→ SOURCE DOCUMENT:
---------------
- Awarded for: Best Female Playback Singer of a song in Telugu cinema
- Country: India
- Presented by: Vibri Media Group
- First award: 21 June 2012 (for films released in 2011)
- Most recent winner: Sameera Bharadwaj, Court: State vs a Nobody (2025)
- Most wins: Geetha Madhuri and Madhu Priya (2)
- Most nominations: Shreya Ghoshal (11)

= SIIMA Award for Best Female Playback Singer – Telugu =

SIIMA Award for Best Female Playback Singer – Telugu is presented by Vibri media group as part of its annual South Indian International Movie Awards, for the best singing by a female playback singer/vocalist of a Telugu-language song. The award was first given in 2012 for songs and films released in 2011.
---------------
→ STATED GOAL 1:
Reproduce only the entries starting at the line containing "family: Juncaceae" and ending at the line containing "genus: Dioscorea", swapping "phylum" for "division" and changing nothing else.

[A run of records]
---------------
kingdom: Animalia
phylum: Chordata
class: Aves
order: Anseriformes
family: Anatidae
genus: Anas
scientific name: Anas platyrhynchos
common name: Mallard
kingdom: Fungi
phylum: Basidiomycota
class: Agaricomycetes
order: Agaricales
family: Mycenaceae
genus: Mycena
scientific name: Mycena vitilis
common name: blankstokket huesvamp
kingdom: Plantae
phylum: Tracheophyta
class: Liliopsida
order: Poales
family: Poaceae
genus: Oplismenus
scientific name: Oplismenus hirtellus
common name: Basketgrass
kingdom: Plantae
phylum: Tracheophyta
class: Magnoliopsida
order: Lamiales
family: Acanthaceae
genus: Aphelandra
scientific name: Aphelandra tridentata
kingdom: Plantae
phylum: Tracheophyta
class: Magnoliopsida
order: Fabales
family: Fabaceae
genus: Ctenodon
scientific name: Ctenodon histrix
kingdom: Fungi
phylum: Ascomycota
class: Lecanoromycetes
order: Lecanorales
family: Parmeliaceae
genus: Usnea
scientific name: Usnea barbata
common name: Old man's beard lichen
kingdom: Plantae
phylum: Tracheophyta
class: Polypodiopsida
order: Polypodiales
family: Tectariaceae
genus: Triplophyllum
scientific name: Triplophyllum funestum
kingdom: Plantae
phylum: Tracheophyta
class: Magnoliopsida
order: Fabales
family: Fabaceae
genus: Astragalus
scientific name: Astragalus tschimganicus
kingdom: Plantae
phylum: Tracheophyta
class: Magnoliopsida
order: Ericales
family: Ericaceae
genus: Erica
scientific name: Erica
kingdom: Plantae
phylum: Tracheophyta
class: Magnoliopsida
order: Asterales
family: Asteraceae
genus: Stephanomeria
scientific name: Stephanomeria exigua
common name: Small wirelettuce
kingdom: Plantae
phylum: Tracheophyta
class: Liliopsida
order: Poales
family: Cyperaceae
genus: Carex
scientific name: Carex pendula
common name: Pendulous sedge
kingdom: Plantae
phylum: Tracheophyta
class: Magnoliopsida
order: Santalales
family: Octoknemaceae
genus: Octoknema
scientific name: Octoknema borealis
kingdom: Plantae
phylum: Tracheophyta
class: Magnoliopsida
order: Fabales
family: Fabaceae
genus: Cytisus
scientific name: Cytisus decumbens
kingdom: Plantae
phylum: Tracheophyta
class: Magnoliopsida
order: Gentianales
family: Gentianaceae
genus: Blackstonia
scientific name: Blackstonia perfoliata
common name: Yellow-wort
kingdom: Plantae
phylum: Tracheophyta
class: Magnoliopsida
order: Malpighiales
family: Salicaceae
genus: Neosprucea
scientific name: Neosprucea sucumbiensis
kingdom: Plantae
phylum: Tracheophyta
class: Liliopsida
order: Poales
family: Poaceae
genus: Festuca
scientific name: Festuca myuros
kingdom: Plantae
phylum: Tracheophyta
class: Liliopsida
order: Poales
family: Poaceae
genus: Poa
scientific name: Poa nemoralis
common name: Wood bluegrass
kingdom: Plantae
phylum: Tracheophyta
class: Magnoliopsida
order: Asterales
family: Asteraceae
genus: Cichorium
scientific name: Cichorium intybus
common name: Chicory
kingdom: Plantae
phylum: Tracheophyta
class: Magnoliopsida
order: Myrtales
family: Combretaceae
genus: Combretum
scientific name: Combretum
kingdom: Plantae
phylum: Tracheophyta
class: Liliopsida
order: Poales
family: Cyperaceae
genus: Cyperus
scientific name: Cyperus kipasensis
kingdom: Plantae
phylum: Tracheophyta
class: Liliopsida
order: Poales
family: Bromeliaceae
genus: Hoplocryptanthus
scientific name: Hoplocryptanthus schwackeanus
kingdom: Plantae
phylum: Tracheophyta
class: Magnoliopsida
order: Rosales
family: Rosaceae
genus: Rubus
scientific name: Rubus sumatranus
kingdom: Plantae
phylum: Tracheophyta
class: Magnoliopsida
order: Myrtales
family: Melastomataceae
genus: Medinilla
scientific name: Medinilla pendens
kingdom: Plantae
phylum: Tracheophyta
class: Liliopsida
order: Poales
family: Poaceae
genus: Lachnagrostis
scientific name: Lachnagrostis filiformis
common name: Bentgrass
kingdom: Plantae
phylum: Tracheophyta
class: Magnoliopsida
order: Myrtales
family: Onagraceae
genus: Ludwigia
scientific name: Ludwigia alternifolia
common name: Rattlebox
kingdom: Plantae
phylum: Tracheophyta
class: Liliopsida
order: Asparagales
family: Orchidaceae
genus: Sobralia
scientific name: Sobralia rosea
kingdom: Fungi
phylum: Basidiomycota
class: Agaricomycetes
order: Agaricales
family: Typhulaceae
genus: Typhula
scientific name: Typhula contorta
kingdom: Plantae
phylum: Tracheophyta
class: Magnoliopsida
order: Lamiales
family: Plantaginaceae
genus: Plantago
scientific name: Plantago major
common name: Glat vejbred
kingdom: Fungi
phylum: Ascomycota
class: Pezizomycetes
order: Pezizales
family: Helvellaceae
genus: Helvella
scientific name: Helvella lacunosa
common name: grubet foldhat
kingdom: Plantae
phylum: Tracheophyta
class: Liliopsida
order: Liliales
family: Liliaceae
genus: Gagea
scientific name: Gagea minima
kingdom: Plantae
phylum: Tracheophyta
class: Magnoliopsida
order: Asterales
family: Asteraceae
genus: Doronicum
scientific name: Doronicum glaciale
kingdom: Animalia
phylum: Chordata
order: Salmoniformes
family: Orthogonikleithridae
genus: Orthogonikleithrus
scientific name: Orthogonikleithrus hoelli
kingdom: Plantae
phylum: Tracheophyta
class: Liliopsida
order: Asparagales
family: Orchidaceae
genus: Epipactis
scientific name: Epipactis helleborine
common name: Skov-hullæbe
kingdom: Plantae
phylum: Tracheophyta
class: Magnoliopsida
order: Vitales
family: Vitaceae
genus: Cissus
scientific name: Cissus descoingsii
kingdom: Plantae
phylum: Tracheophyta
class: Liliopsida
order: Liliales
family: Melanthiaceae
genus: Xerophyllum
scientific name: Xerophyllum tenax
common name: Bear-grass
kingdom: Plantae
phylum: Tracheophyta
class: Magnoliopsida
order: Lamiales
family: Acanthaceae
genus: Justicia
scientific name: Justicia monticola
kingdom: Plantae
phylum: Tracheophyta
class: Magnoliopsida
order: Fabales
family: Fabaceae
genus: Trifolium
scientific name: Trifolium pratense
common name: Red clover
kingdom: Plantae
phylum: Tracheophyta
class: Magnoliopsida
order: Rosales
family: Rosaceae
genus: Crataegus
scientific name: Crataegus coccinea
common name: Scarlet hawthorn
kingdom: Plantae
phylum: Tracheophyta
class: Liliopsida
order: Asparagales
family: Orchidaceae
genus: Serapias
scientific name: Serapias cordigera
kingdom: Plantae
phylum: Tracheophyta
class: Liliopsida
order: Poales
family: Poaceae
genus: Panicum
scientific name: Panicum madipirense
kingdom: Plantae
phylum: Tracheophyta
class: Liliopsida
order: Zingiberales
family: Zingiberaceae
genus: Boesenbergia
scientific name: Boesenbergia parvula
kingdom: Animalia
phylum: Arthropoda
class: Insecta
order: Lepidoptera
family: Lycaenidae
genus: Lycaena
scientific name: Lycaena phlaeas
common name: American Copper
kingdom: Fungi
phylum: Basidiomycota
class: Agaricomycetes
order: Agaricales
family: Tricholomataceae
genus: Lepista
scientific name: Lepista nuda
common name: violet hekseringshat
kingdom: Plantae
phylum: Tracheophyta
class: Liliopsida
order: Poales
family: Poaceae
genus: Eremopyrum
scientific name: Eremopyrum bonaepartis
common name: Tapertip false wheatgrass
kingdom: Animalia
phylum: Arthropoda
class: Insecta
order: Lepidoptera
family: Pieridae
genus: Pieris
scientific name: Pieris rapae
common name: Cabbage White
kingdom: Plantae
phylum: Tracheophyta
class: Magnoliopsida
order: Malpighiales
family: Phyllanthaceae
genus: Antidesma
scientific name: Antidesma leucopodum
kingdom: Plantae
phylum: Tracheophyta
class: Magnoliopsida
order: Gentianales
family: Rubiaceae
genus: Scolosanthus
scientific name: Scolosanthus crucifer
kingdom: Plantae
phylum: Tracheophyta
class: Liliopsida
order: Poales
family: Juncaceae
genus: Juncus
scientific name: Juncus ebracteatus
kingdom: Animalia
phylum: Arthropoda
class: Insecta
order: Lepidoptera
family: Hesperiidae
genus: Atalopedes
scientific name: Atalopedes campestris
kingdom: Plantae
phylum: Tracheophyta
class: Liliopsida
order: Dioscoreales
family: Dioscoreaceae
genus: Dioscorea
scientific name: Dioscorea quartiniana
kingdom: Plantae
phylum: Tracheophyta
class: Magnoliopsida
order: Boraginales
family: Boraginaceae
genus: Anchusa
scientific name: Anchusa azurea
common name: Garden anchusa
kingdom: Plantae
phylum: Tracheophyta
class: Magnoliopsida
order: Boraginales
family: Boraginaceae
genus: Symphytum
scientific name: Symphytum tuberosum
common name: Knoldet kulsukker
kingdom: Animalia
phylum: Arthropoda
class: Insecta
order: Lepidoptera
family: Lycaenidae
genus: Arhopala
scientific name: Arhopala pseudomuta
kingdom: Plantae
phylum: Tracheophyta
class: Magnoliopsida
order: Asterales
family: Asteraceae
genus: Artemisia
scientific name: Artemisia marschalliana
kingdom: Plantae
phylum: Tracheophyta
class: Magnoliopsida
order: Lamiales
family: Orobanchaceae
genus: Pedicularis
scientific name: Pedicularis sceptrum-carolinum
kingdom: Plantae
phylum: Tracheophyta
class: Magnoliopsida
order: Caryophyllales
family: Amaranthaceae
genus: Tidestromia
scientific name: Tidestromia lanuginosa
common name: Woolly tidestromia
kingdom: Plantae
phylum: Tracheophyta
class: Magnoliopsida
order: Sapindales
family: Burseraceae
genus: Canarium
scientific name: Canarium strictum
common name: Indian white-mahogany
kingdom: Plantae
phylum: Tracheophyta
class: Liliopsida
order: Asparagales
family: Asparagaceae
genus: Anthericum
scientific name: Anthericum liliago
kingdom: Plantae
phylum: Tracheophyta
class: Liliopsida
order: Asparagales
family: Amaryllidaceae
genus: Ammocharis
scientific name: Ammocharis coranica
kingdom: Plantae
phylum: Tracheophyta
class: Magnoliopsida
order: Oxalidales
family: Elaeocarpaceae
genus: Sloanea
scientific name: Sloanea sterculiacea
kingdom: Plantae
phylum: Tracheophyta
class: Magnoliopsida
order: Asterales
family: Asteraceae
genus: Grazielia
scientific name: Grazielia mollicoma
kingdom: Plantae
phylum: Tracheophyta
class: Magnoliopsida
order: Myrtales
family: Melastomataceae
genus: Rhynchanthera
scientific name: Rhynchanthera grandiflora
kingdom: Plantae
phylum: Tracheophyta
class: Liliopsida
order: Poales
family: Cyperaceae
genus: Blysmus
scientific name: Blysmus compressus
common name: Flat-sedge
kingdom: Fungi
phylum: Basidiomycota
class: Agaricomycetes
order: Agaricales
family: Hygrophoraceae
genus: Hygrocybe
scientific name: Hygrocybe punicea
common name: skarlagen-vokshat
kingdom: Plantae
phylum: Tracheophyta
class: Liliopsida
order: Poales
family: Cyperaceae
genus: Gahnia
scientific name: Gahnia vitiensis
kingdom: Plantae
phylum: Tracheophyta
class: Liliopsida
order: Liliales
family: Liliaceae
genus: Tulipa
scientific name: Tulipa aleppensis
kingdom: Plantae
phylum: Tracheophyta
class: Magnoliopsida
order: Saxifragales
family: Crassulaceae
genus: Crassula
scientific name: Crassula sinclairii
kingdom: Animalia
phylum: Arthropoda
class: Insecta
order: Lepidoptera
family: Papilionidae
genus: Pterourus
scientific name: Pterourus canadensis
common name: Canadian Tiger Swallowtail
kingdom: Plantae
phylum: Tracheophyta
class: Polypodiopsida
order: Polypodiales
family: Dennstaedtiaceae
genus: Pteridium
---------------
→ STATED GOAL 2:
Set down, word for word, the passage of the SIIMA award article starting at "- Awarded for: Best" and ending at "released in 2011)".

→ COMPLETE OUTPUT 1:
family: Juncaceae
genus: Juncus
scientific name: Juncus ebracteatus
kingdom: Animalia
division: Arthropoda
class: Insecta
order: Lepidoptera
family: Hesperiidae
genus: Atalopedes
scientific name: Atalopedes campestris
kingdom: Plantae
division: Tracheophyta
class: Liliopsida
order: Dioscoreales
family: Dioscoreaceae
genus: Dioscorea

→ COMPLETE OUTPUT 2:
- Awarded for: Best Female Playback Singer of a song in Telugu cinema
- Country: India
- Presented by: Vibri Media Group
- First award: 21 June 2012 (for films released in 2011)